When looking all of the different options for websites that help students construct and communicate knowledge, I was blown away by the opportunities available to engage students with research that scientists are conducting around the world. One of the websites that really interested me that I’m looking forward to trying with my class is the Expedition around the Canada (https://canadac3.ca/en/expedition/) for the 150th anniversary. This is an incredible opportunity for students to connect so many facets of science with Canada. I can see how this endeavor could be tied into multiple grade levels in the curriculum. As the expedition travels through 6 ecozones, sciencitsts will conduct research to share with Canadians, talk to local communities, and discuss ways to protect the environment in live forums.
At schools we have environmental committees that allow students and staff to discuss ways to protect their environment. This is also a topic that comes up in class discussions in social studies and science. Involving a group of students in this kind of activity gives them the opportunity to discover what the regions are really like…at the present time. Rather than just reading about them in a textbook (that’s probably out of date) students can see the different ecosystems, ongoing methods of environmental protection.

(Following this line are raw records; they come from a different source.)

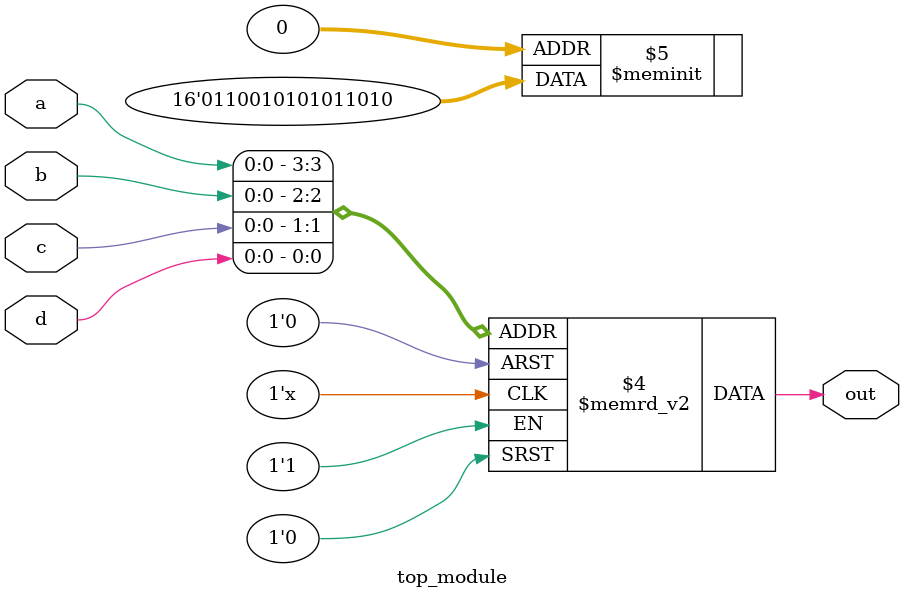
<source format=sv>
module top_module (
	input a, 
	input b,
	input c,
	input d,
	output reg out
);

always @(a or b or c or d)
  begin
    case ({a,b,c,d})
      4'b0000: out = 1'b0;
      4'b0001: out = 1'b1;
      4'b0010: out = 1'b0; // Fix mismatch
      4'b0011: out = 1'b1;
      4'b0100: out = 1'b1;
      4'b0101: out = 1'b0;
      4'b0110: out = 1'b1;
      4'b0111: out = 1'b0;
      4'b1000: out = 1'b1;
      4'b1001: out = 1'b0;
      4'b1010: out = 1'b1;
      4'b1011: out = 1'b0;
      4'b1100: out = 1'b0;
      4'b1101: out = 1'b1;
      4'b1110: out = 1'b1;
      4'b1111: out = 1'b0;
      default: out = 1'b0;
    endcase
  end
  
endmodule

</source>
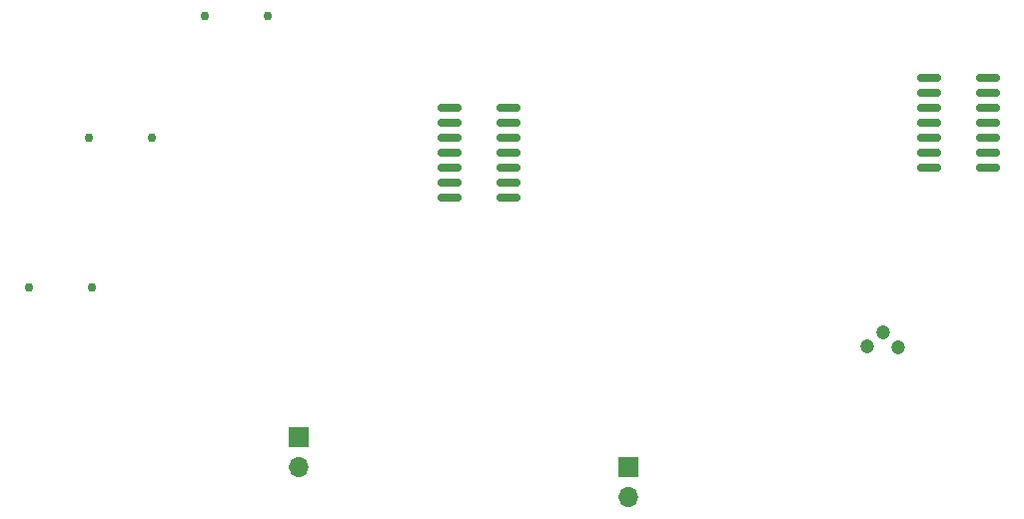
<source format=gbr>
%TF.GenerationSoftware,KiCad,Pcbnew,7.0.6*%
%TF.CreationDate,2023-07-29T19:28:03+05:30*%
%TF.ProjectId,Final_ESA_q5,46696e61-6c5f-4455-9341-5f71352e6b69,rev?*%
%TF.SameCoordinates,Original*%
%TF.FileFunction,Soldermask,Top*%
%TF.FilePolarity,Negative*%
%FSLAX46Y46*%
G04 Gerber Fmt 4.6, Leading zero omitted, Abs format (unit mm)*
G04 Created by KiCad (PCBNEW 7.0.6) date 2023-07-29 19:28:03*
%MOMM*%
%LPD*%
G01*
G04 APERTURE LIST*
G04 Aperture macros list*
%AMRoundRect*
0 Rectangle with rounded corners*
0 $1 Rounding radius*
0 $2 $3 $4 $5 $6 $7 $8 $9 X,Y pos of 4 corners*
0 Add a 4 corners polygon primitive as box body*
4,1,4,$2,$3,$4,$5,$6,$7,$8,$9,$2,$3,0*
0 Add four circle primitives for the rounded corners*
1,1,$1+$1,$2,$3*
1,1,$1+$1,$4,$5*
1,1,$1+$1,$6,$7*
1,1,$1+$1,$8,$9*
0 Add four rect primitives between the rounded corners*
20,1,$1+$1,$2,$3,$4,$5,0*
20,1,$1+$1,$4,$5,$6,$7,0*
20,1,$1+$1,$6,$7,$8,$9,0*
20,1,$1+$1,$8,$9,$2,$3,0*%
G04 Aperture macros list end*
%ADD10C,0.758000*%
%ADD11RoundRect,0.150000X-0.825000X-0.150000X0.825000X-0.150000X0.825000X0.150000X-0.825000X0.150000X0*%
%ADD12C,1.200000*%
%ADD13R,1.700000X1.700000*%
%ADD14O,1.700000X1.700000*%
G04 APERTURE END LIST*
D10*
%TO.C,R2*%
X83819985Y-81280013D03*
X89155294Y-81292194D03*
%TD*%
D11*
%TO.C,U2*%
X160150000Y-63500000D03*
X160150000Y-64770000D03*
X160150000Y-66040000D03*
X160150000Y-67310000D03*
X160150000Y-68580000D03*
X160150000Y-69850000D03*
X160150000Y-71120000D03*
X165100000Y-71120000D03*
X165100000Y-69850000D03*
X165100000Y-68580000D03*
X165100000Y-67310000D03*
X165100000Y-66040000D03*
X165100000Y-64770000D03*
X165100000Y-63500000D03*
%TD*%
%TO.C,U1*%
X119510000Y-66040000D03*
X119510000Y-67310000D03*
X119510000Y-68580000D03*
X119510000Y-69850000D03*
X119510000Y-71120000D03*
X119510000Y-72390000D03*
X119510000Y-73660000D03*
X124460000Y-73660000D03*
X124460000Y-72390000D03*
X124460000Y-71120000D03*
X124460000Y-69850000D03*
X124460000Y-68580000D03*
X124460000Y-67310000D03*
X124460000Y-66040000D03*
%TD*%
D10*
%TO.C,R1*%
X88899985Y-68580013D03*
X94235294Y-68592194D03*
%TD*%
D12*
%TO.C,Q1*%
X154907212Y-86353420D03*
X156183740Y-85096632D03*
X157480008Y-86360000D03*
%TD*%
D13*
%TO.C,J1*%
X106680000Y-93980000D03*
D14*
X106680000Y-96520000D03*
%TD*%
D10*
%TO.C,C1*%
X98713385Y-58316513D03*
X104048694Y-58328694D03*
%TD*%
D13*
%TO.C,J2*%
X134620000Y-96520000D03*
D14*
X134620000Y-99060000D03*
%TD*%
M02*

</source>
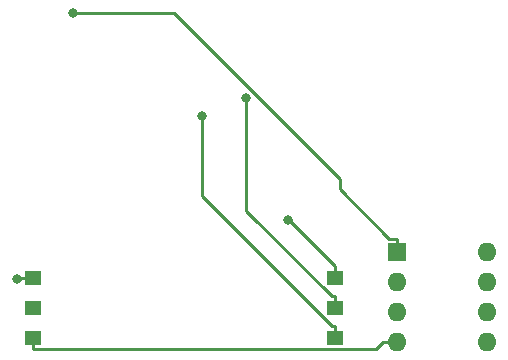
<source format=gbr>
G04 #@! TF.GenerationSoftware,KiCad,Pcbnew,5.1.5+dfsg1-2build2*
G04 #@! TF.CreationDate,2021-12-20T12:08:05-03:00*
G04 #@! TF.ProjectId,prueba,70727565-6261-42e6-9b69-6361645f7063,rev?*
G04 #@! TF.SameCoordinates,Original*
G04 #@! TF.FileFunction,Copper,L1,Top*
G04 #@! TF.FilePolarity,Positive*
%FSLAX46Y46*%
G04 Gerber Fmt 4.6, Leading zero omitted, Abs format (unit mm)*
G04 Created by KiCad (PCBNEW 5.1.5+dfsg1-2build2) date 2021-12-20 12:08:05*
%MOMM*%
%LPD*%
G04 APERTURE LIST*
%ADD10O,1.600000X1.600000*%
%ADD11R,1.600000X1.600000*%
%ADD12R,1.400000X1.300000*%
%ADD13C,0.800000*%
%ADD14C,0.250000*%
G04 APERTURE END LIST*
D10*
X150620000Y-75000000D03*
X143000000Y-82620000D03*
X150620000Y-77540000D03*
X143000000Y-80080000D03*
X150620000Y-80080000D03*
X143000000Y-77540000D03*
X150620000Y-82620000D03*
D11*
X143000000Y-75000000D03*
D12*
X137770000Y-77190000D03*
X137770000Y-79730000D03*
X137770000Y-82270000D03*
X112230000Y-77190000D03*
X112230000Y-79730000D03*
X112230000Y-82270000D03*
D13*
X133785300Y-72282000D03*
X130270000Y-61928900D03*
X126476400Y-63508300D03*
X110834700Y-77268500D03*
X115613800Y-54759800D03*
D14*
X137770000Y-76214700D02*
X133837300Y-72282000D01*
X133837300Y-72282000D02*
X133785300Y-72282000D01*
X137770000Y-77190000D02*
X137770000Y-76214700D01*
X137770000Y-78754700D02*
X137495700Y-78754700D01*
X137495700Y-78754700D02*
X130270000Y-71529000D01*
X130270000Y-71529000D02*
X130270000Y-61928900D01*
X137770000Y-79730000D02*
X137770000Y-78754700D01*
X137770000Y-81294700D02*
X137495700Y-81294700D01*
X137495700Y-81294700D02*
X126476400Y-70275400D01*
X126476400Y-70275400D02*
X126476400Y-63508300D01*
X137770000Y-82270000D02*
X137770000Y-81294700D01*
X111204700Y-77190000D02*
X111126200Y-77268500D01*
X111126200Y-77268500D02*
X110834700Y-77268500D01*
X112230000Y-77190000D02*
X111204700Y-77190000D01*
X143000000Y-75000000D02*
X143000000Y-73874700D01*
X115613800Y-54759800D02*
X124168300Y-54759800D01*
X124168300Y-54759800D02*
X138220400Y-68811900D01*
X138220400Y-68811900D02*
X138220400Y-69710500D01*
X138220400Y-69710500D02*
X142384600Y-73874700D01*
X142384600Y-73874700D02*
X143000000Y-73874700D01*
X112230000Y-82270000D02*
X112230000Y-83245300D01*
X143000000Y-82620000D02*
X141874700Y-82620000D01*
X141874700Y-82620000D02*
X141249400Y-83245300D01*
X141249400Y-83245300D02*
X112230000Y-83245300D01*
M02*

</source>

According to Carraher (1985) the presence of physical items acts as a facilitating factor in allows students to understand a particular concept. There are ample opportunities through exploring the arctic that will allow students to connect and see first-hand how experiments are being conducted and how reconciliation is being undertaken in the Aboriginal communities.
In Yoon et al (2011) it was observed that digital augmentation resulted in increased levels of interest and engagement. Opportunities to provide experiences outside of the classroom environment through educational technologies can assist in the development of conceptual knowledge (Yoon et al, 2011). Students are then able to apply real world examples to their skillset in the areas of collecting data, making predictions, drawing conclusions, and theorizing about different phenomena. Sometimes just providing digital augmentation alone can provide huge gains even with no other scaffolds according to Yoon et al (2011). I wonder how educators can ensure that students challenge themselves when participating in digital augmentation? Would creating their own learning objectives translate into more engagement?
- Yoon, S. A., Elinich, K., Wang, J., Steinmeier, C., & Tucker, S. (2012). Using augmented reality and knowledge-building scaffolds to improve learning in a science museum. International Journal of Computer-Supported Collaborative Learning, 7(4), 519-541. doi:10.1007/s11412-012-9156-x
- Carraher, T. N., Carraher, D. W., & Dias Schliemann, A. (1985). Mathematics in the streets and in schools. The British Journal of Developmental Psychology, 3(1), 21.